Victor's Cry takes GI Shoemaker Mile
By Art Wilson
INGLEWOOD - Corey Nakatani, who left Southern California earlier this year for a fresh start, enjoyed a happy homecoming Monday when he rode 21-1 long shot Victor's Cry to a victory in the $250,000 Grade I Shoemaker Mile at Hollywood Park. Nakatani, a 39-year-old Covina native who's won numerous Southland riding titles, finished a strong second (59-49) to Terry Thompson at the Oaklawn Park meet that concluded in late April while riding 113 fewer races. He's currently based in Kentucky, but that doesn't mean he's entrenched there.
"If the horses bring us back to California, we'll be here," Nakatani said after guiding Victor's Cry to a head victory over Karelian, who shipped in from Kentucky and was the 9-5 favorite. "I'd love to come back. California is home."
Nakatani, who's ridden such equine standouts as Lava Man, Lit de Justice, Serena's Song, Rock Hard Ten and Sweet Catomine during a career that began in fall 1988 at Caliente Race Track in Mexico, knows the recipe for success in Southern California.
"If I got the opportunity to ride for the outfits you need to ride for, the Doug O'Neills and the John Sadlers, the Bob Bafferts," he said. "If you rode for those outfits, you can come back and ride for them all."
He rode for Eoin Harty in this year's Shoemaker, the same trainer who put him aboard Colonel John for a victory in the 2008 Santa Anita Derby. The two enjoyed the same type of success Monday as Nakatani won the stake for
3-year-olds and up for the fifth time, one less than Bill Shoemaker had in a race that was called the Premiere Handicap until 1989 when it was renamed after the late Hall of Fame rider.

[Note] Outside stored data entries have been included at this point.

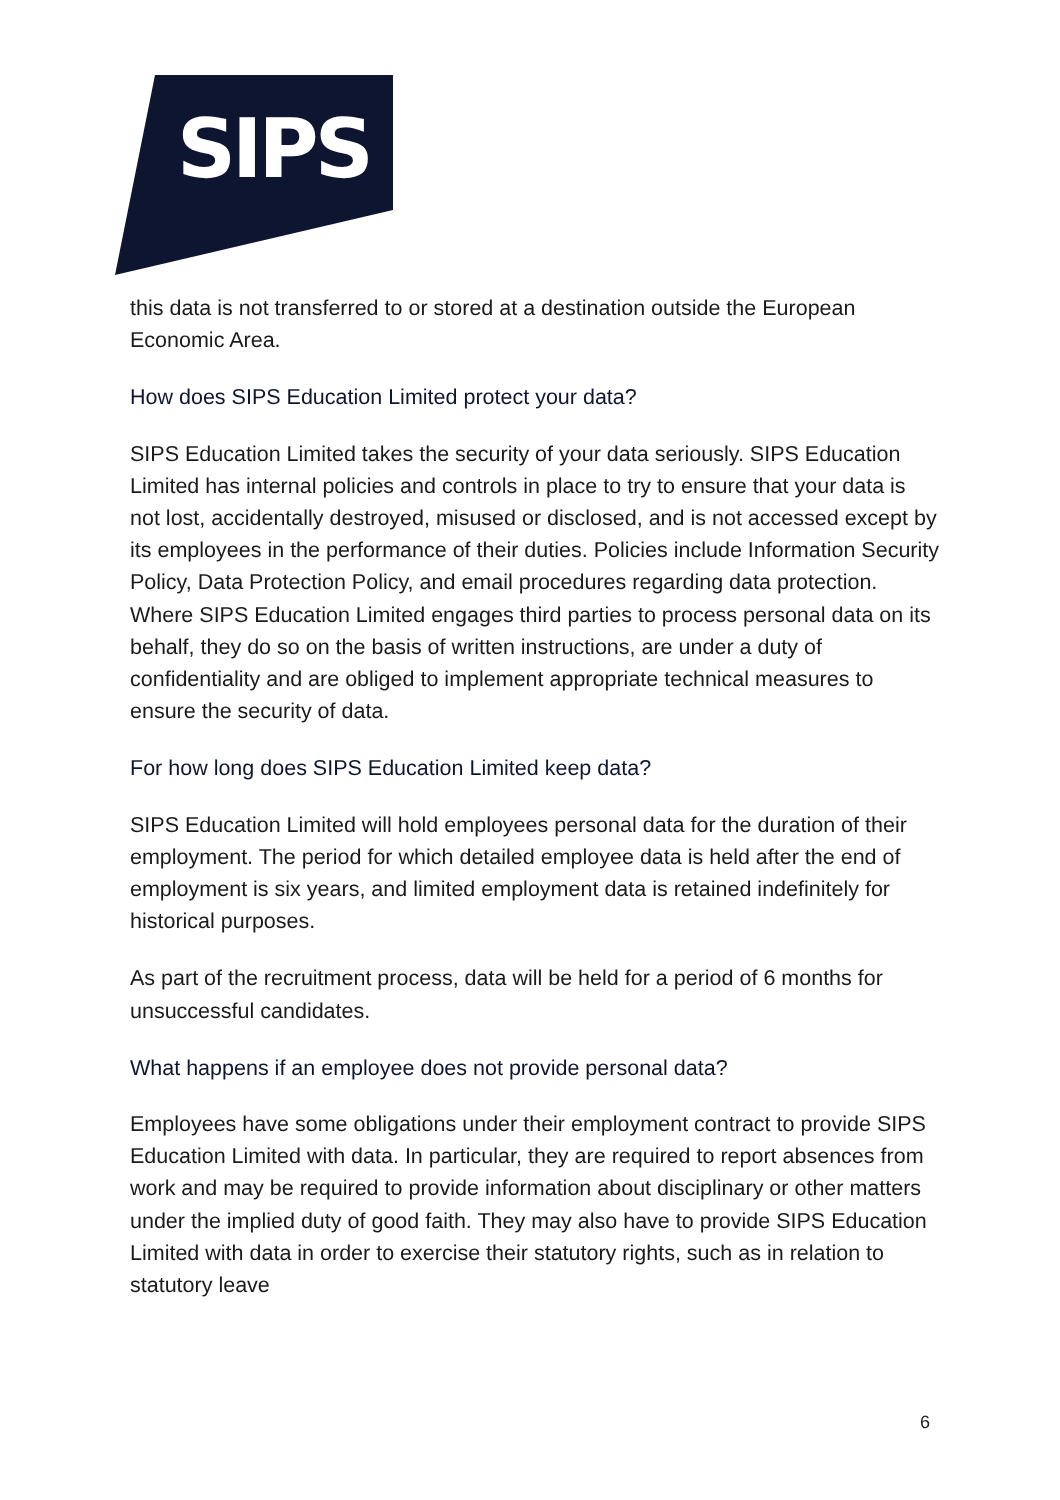SIPS
this data is not transferred to or stored at a destination outside the European Economic Area.
How does SIPS Education Limited protect your data?
SIPS Education Limited takes the security of your data seriously. SIPS Education Limited has internal policies and controls in place to try to ensure that your data is not lost, accidentally destroyed, misused or disclosed, and is not accessed except by its employees in the performance of their duties. Policies include Information Security Policy, Data Protection Policy, and email procedures regarding data protection. Where SIPS Education Limited engages third parties to process personal data on its behalf, they do so on the basis of written instructions, are under a duty of confidentiality and are obliged to implement appropriate technical measures to ensure the security of data.
For how long does SIPS Education Limited keep data?
SIPS Education Limited will hold employees personal data for the duration of their employment. The period for which detailed employee data is held after the end of employment is six years, and limited employment data is retained indefinitely for historical purposes.
As part of the recruitment process, data will be held for a period of 6 months for unsuccessful candidates.
What happens if an employee does not provide personal data?
Employees have some obligations under their employment contract to provide SIPS Education Limited with data. In particular, they are required to report absences from work and may be required to provide information about disciplinary or other matters under the implied duty of good faith. They may also have to provide SIPS Education Limited with data in order to exercise their statutory rights, such as in relation to statutory leave
6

Harty, who picked up his first Shoemaker victory, thought he had a solid chance to win going into the race but wasn't so sure when the field of nine turf specialists charged home through the stretch.
"I was happy because I thought we were going to run third," Harty said. "Then I saw them stopping and I thought he was going to run second. Then I saw they were really stopping and I just couldn't believe it.
"I entered to win. I thought on paper it might set up well for his style of running, but this is a Grade I and these things are hard to win. I would have been happy with a piece of it."
Nakatani had Victor's Cry, a 5-year-old son of Street Cry, in eighth after the first half-mile and fourth at the top of the stretch before they kicked it in gear and overtook the favorite in the last few jumps. Mr Gruff, who set the pace in the one-mile race with quick fractions of 23.08, 46.05 and 1:09.20, gamely stuck around for third, 1 1/4 lengths behind Karelian.
The winning time of 1:32.88 was one of the fastest since the stake's distance was shortened to a mile in 1984. Fastness, who won the Shoemaker in 1996 under Nakatani, and Megan's Interco (1994) share the stakes and course record of 1:32 3/5.
"Turning for home I felt like all I needed was a spot to run," Nakatani said. "Right on that turn they kind of squirted away and I cut the corner, was able to swing out and I waited a little bit to make sure that when I did call on him that he was there. He made a strong move from the three-eighths pole to get position, and obviously to be able to win the race I had to try to time it as best I could."